The other day, my girlfriend asked if I ever thought I would make it to four years sober. That’s a harder question than you might think.
When I first quit drinking, the answer was no. I did not expect to make it to four years, nor did I want to. I simply wanted to feel less ashamed of my choices and more in control of my life. Over time, I learned that less shame and more control were irreconcilable with continuing to drink. Over time, I wanted to stay stopped.
But did I expect to? This is one of the few cases where confidence is overrated. Your actions matter a whole lot more than your expectations. Here is a somewhat chronological list of the actions that have worked to keep me sober.
1. Stop drinking when your heart tells you to stop. Don’t worry about whether you’re a real alcoholic. Don’t worry about whether you’re done forever. Don’t worry about whether you can maintain this long-term. Like I said: confidence is over-rated. Stop when your heart asks you to.
2. Celebrate your early successes. Early in sobriety, I celebrated a lot. One week without drinking, one month. I celebrated mostly alone, mostly from the comfort of my mostly-empty one-bedroom apartment. If drinking has drained you off self-efficacy, celebrating yourself will help to rebuild it.

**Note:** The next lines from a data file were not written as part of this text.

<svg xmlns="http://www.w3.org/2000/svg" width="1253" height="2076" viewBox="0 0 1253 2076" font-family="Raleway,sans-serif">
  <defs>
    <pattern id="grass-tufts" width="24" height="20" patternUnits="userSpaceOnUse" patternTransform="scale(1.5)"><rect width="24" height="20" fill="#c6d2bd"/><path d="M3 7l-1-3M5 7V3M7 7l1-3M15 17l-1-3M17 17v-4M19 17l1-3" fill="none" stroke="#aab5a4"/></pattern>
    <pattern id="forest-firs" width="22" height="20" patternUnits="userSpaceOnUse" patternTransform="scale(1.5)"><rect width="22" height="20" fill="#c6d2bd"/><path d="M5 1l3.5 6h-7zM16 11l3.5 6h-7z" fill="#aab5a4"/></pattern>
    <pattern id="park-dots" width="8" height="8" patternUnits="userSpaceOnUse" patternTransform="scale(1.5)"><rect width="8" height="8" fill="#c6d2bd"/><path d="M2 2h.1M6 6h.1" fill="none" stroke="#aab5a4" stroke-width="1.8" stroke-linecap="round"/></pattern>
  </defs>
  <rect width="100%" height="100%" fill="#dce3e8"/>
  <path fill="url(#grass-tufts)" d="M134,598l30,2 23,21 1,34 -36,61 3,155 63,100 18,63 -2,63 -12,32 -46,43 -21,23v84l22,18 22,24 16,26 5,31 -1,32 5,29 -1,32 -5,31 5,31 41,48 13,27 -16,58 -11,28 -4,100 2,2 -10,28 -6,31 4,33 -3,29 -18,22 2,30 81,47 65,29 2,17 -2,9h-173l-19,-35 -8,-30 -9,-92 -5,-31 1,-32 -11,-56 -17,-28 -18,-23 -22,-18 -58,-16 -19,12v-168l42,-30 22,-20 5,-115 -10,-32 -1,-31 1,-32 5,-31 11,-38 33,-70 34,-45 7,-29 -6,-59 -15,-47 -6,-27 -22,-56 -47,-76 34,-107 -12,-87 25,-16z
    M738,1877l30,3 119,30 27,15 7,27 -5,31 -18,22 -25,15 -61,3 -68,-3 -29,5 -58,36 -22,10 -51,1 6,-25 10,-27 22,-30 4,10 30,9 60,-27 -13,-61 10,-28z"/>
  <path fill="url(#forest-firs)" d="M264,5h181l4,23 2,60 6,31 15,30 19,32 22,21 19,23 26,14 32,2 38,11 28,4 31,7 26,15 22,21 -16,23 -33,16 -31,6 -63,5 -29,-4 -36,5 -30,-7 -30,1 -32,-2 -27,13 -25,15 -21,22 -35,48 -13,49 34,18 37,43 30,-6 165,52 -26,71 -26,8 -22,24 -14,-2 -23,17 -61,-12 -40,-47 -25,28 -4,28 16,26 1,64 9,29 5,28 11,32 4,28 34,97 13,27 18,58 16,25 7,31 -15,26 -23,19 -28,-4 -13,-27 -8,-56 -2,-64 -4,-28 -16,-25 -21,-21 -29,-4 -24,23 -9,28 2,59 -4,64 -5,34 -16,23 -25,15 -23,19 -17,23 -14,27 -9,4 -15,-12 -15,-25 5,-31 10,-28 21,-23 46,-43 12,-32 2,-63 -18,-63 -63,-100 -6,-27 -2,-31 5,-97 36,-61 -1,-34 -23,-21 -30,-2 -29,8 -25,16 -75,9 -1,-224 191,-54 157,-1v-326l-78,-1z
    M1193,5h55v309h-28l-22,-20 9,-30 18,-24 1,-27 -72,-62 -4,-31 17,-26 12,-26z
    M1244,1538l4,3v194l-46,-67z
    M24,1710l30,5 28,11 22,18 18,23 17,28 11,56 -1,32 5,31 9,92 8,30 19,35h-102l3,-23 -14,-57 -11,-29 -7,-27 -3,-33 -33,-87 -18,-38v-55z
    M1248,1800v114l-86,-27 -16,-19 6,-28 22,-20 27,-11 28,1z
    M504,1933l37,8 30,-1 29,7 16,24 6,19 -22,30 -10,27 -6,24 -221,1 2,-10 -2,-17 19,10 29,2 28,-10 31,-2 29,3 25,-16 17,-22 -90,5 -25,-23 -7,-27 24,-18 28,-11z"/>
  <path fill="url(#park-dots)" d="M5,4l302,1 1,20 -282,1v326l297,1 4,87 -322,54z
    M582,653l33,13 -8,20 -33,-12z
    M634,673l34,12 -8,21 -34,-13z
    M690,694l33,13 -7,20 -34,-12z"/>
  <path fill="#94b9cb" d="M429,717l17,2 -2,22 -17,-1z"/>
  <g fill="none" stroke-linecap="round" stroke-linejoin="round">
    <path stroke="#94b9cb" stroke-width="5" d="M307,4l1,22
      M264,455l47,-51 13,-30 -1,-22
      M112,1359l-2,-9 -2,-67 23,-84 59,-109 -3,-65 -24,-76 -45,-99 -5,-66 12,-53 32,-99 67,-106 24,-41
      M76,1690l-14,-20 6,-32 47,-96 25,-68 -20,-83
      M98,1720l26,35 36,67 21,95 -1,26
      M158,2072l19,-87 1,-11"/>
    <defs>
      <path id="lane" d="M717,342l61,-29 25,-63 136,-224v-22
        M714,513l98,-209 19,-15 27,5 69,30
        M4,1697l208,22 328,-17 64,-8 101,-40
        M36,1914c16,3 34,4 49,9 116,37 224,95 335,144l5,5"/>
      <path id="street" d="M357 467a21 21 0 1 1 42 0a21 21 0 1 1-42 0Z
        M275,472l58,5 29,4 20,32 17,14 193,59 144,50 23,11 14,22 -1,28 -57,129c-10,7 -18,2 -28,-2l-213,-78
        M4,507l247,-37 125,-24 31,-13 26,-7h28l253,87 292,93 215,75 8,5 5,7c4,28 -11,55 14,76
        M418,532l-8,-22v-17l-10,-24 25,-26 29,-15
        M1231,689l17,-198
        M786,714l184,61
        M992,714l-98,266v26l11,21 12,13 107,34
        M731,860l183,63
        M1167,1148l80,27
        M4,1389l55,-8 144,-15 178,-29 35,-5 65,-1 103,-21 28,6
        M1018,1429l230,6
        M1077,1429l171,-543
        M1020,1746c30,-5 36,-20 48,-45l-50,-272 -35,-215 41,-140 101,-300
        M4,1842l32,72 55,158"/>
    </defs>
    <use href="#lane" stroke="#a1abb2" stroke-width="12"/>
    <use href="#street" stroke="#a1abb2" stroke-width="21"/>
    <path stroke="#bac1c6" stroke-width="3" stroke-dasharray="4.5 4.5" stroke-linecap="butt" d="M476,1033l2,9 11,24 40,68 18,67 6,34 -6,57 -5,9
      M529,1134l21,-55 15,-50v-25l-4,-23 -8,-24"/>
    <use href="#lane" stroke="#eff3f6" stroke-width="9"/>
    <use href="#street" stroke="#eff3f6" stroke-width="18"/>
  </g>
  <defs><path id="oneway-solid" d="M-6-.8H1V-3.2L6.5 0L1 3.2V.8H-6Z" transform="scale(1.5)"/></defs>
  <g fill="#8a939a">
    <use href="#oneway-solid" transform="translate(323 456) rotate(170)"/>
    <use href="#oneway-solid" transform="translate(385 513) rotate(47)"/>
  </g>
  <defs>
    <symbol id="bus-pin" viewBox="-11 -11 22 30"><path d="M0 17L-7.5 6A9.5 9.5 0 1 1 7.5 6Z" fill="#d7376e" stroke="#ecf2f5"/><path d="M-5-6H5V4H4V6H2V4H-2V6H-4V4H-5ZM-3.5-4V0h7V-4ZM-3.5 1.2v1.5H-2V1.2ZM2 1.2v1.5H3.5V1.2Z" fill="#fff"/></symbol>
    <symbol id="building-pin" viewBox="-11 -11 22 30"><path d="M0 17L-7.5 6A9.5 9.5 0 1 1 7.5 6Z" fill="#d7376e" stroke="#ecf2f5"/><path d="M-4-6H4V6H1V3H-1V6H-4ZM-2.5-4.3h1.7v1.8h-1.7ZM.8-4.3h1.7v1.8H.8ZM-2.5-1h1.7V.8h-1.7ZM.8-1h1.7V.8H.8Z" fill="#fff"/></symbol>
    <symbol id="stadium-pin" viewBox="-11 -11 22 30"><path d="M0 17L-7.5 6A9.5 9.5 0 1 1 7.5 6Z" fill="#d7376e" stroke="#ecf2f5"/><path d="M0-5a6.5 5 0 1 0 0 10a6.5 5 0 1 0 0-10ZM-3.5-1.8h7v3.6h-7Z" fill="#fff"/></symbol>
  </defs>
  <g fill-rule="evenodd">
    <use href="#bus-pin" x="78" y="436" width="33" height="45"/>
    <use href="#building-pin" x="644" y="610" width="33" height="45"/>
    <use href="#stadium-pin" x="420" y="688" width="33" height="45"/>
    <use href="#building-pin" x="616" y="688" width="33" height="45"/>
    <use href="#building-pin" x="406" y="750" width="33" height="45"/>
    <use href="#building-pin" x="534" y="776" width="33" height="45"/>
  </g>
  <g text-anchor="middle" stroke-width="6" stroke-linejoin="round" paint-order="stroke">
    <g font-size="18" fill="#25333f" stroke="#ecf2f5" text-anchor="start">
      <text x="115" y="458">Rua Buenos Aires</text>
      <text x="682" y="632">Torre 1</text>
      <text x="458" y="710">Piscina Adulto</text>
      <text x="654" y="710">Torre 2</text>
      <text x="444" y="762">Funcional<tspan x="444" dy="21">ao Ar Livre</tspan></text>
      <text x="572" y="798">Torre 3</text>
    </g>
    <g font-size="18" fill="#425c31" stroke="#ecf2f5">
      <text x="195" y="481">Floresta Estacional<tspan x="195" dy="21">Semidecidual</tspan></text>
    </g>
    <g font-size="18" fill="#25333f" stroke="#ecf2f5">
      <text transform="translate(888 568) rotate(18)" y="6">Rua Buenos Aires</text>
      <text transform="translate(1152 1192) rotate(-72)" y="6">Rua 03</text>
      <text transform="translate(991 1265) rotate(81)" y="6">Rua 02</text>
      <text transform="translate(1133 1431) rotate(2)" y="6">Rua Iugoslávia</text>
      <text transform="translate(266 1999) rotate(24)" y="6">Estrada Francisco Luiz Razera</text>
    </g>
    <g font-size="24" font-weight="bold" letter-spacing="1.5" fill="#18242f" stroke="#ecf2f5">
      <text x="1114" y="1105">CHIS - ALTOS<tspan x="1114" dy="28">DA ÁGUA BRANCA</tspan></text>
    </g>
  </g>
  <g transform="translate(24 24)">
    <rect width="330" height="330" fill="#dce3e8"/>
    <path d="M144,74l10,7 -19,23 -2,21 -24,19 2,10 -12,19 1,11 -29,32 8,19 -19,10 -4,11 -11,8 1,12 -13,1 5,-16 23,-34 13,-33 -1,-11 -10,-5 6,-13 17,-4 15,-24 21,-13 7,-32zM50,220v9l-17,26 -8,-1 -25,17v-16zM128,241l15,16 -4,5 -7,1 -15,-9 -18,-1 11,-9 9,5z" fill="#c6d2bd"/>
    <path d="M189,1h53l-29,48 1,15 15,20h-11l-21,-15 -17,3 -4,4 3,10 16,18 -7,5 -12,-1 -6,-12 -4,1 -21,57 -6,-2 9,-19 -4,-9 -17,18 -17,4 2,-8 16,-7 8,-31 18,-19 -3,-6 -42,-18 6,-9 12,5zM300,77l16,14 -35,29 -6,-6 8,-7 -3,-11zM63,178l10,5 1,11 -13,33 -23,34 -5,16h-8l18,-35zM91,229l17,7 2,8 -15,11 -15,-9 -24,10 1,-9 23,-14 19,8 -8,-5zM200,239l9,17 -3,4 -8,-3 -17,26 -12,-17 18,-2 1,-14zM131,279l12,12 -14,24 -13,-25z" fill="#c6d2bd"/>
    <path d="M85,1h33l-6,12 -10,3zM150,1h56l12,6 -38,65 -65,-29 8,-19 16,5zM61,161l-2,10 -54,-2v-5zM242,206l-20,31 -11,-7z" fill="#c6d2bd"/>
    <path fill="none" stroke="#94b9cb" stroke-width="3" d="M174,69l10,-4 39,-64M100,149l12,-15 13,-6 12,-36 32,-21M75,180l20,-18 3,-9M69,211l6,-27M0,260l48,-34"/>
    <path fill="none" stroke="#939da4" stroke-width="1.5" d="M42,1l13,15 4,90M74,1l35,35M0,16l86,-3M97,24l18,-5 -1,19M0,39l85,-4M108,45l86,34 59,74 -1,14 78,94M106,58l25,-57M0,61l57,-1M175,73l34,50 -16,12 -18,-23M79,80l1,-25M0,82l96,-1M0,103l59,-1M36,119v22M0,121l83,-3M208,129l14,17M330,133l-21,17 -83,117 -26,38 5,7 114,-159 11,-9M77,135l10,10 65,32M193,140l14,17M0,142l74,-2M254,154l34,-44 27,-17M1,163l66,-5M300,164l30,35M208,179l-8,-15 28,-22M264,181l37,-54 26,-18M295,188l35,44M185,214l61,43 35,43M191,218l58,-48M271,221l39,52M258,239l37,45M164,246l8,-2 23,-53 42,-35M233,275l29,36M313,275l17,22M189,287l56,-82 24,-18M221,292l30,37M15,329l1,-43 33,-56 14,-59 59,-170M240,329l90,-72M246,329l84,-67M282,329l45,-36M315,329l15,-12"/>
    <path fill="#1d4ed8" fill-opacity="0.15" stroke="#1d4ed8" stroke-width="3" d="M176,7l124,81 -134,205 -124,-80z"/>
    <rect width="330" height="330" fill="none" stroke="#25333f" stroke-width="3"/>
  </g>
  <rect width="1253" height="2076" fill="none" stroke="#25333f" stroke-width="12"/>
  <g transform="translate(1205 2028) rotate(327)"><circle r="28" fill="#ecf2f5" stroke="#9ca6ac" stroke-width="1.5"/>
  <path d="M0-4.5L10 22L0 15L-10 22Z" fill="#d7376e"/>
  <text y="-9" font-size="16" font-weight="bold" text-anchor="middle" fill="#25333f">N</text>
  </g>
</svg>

3. Ditch the people around whom you feel like drinking. This is clearly more complicated when it’s your kids or your husband, but if it’s your friends or drinking buddies, give it a shot. Most people won't notice your absence for one or two weekends. That may be just enough sober time to figure out whether you want to rejoin the pack.
4. Replace those people with a community. No, I don’t mean you need to start going to AA. It was three months before I opted-in to AA, and even then it was halting. (I’d go to meetings, but no sober square dances or group dinners.) In the first three months, “community” meant the few close friends around whom I didn’t need to drink to enjoy myself. Community also meant books: I read a lot of people whose stories sounded like mine. Find people online or in real life who leave you feeling excited about your goals.
5. Wait out the bad feelings. Clearly, this is easier said than done. Arguably, if you knew how to tolerate bad feelings, you’d have a different relationship with alcohol. If I can be as clear and practical as possible, then, here’s what I mean: when you’re feeling bored or lonely or ashamed or unloved, it’s time to distract yourself. Work out, call someone, binge on YouTube videos, eat a snack. You don’t need the world’s most sophisticated coping mechanism. You just need to meet the goal of not drinking today.
You don’t need the world’s most sophisticated coping mechanism.
6. Replace bad feelings with good ones. This is different than coping. Seeking out good feelings takes planning and effort, whereas coping is more like damage control. For my part, I traveled. I rediscovered Groupon and Airbnb and Hopper in a big way. I quit my job and began graduate school, even though work was good enough. Without alcohol, feeling nothing wasn't an option - so I sought out new feelings, feelings like purpose, pride, novelty, agency, and fun.
7. Tell people what you’re doing. I shudder to think where I’d be now if I hadn’t told people what I was doing. Telling the people closest to me that I was trying not to drink meant that I couldn’t return to it without raising a few eyebrows. Plus, when people were curious, skeptical, or downright antagonistic, I benefitted from considering their questions. Why are you done? How do you know? What will you do instead?
8. Have a plan for change. It's often said in AA that the same you will drink again, but a different you has a better chance. The twelve steps offer one system of becoming a different you, of making lasting and incremental change. But if the steps aren't your speed, find a different theory of change that you can get behind. I remember loving the book Change or Die for its practical and no-nonsense description of how people change, but I often find recipes for change hidden in memoirs, podcasts, and research articles too. Ask yourself: What do you consider to be the ingredients for change?
What do you consider to be the ingredients for change?
9. Go deeper. Each year, I need a higher degree of self-honesty just to stay sober. My pain tolerance has gone down dramatically. I’m not working the same job, dating the same person (or gender), or living in the same state as I was when I was drinking. Hell, I don’t even believe in the same God. The reality I could tolerate four years ago and even four months ago just does not work for me today. Prepare to face an ever-more-authentic version of yourself.
10. Remember this: sober time is time well spent. I’m assuming you want to quit drinking because you want more good days and fewer bad days. I'm assuming that, when you quit, you'll have quite a few more good days. Remember this: No relapse can negate those good days - the sober time you spent on earth, the days when unaided consciousness was enough.